## Activity
Answer these questions from the text below on re-writing Graph::Easy:
(a) What is the default rendering engine of Graph::Easy::Marpa?
(b) In the gem.pl command, what does -rankdir mean?
(c) What is the process of recursively re-writing a module's pre-requisites called?

## Selected text
┌────────

Over the last 3 months (it's now late July, 2011) I've been re-writing Graph::Easy, for various reasons:
The last point only really became obvious when I examined the original code. I couldn't follow it! But more on that later.
It must be admitted there's a lot of code in there which I have not tried to include in my re-write, Graph::Easy::Marpa, particularly to do with the built-in formatter.
Graph::Easy is on CPAN, but also has its own extensive manual at Graph::Easy manual. This manual is actually for the little language invented by the original author to make it extremely simple to specify a graph's elements.
Here's how to reproduce the graph on that manual page, the syntax being for Graph::Easy::Marpa, which is often just the same as the syntax for Graph::Easy.
Call this file x.raw:
node {shape: box; style: filled}
[Teamwork] {fillcolor: yellow}
-> {label: is the key to}
[Victory] {fillcolor: red}
Here, node {...} overrides some default attributes for the nodes, '[]' delimits node names, and specific attributes follow the nodes and the edge '->'.
And the resultant graph:
Graph::Easy::Marpa ships with gem.pl, so let's use that to create the graph:
perl scripts/gem.pl -f svg -i x.raw -o $DR/x.svg -rankdir LR
Here, -f is for the output format, -i is for the input file, -o is for the output file, and -rankdir means output must be left-to-right, overriding the default of top-to-bottom. $DR is my web server's doc root.
The default rendering engine is Graph::Easy::Marpa::Renderer::GraphViz2 (note the upper case 'v').
The script 'graph-easy', which ships with Graph::Easy, won't process this input file, because it does not accept all the options of the underlying package Graphviz (note the lower case 'v'), or it renames them for some reason.
Graph::Easy::Marpa uses exactly the same names as the options for AT&T's Graphviz, even though you can write your own rendering engine to plug into Graph::Easy::Marpa.
If fact, Graphviz is actually a suite of programs, but the little language AT&T defined as their input format is called 'DOT', and the program you're most likely to run is called 'dot'.
So, hereafter, 'dot' will mean both the 'DOT' language and any of the programs in that suite. This is the convention I've adopted for both GraphViz2 and Graph::Easy::Marpa.
After the shock of reading the source of some Graph::Easy modules, I decided to re-write it from scratch. That just means I abandoned the plan of in situ patches to Graph::Easy.
Now the question becomes: How do I tackle this problem?
I decided to focus on the output phase, rather than processing the little language for the graph definition. The reason for this choice was that I was already using the Perl module GraphViz (note the capital 'V') to render database schema, and the fact that one of the output formats supported by Graph::Easy was GraphViz told me I should look into this first.
In fact, Graph::Easy can output a 'dot' file which can be input directly to Graphviz, with the latter being the rendering engine underlying GraphViz.
Léon Brocard, the author of GraphViz, gave me co-maint of his module when I offered to update it, to ensure it supported the latest options offered by Graphviz.
However, inspection of GraphViz revealed it hard-coded the set of options it accepted for passing on to 'dot'. So I decided to re-write it, too, from scratch.
This process of recursively re-writing a module's pre-requisites is called 'yak shaving', a phrase whose emtymology I'm not sure I want to know.

└────────

## Given information

┌────────

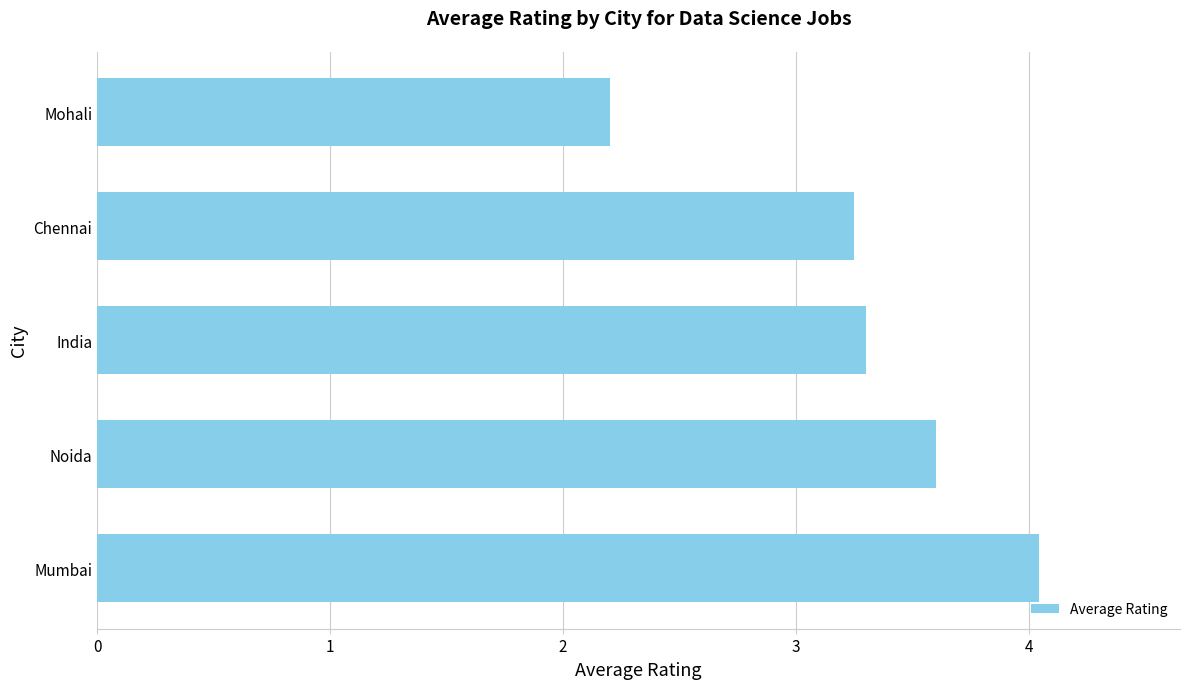

Which has a higher value, Mohali or Noida?

Noida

└────────

## Result of this exercise
(a) Graph::Easy::Marpa::Renderer::GraphViz2
(b) Output must be left-to-right, overriding the default of top-to-bottom.
(c) Yak shaving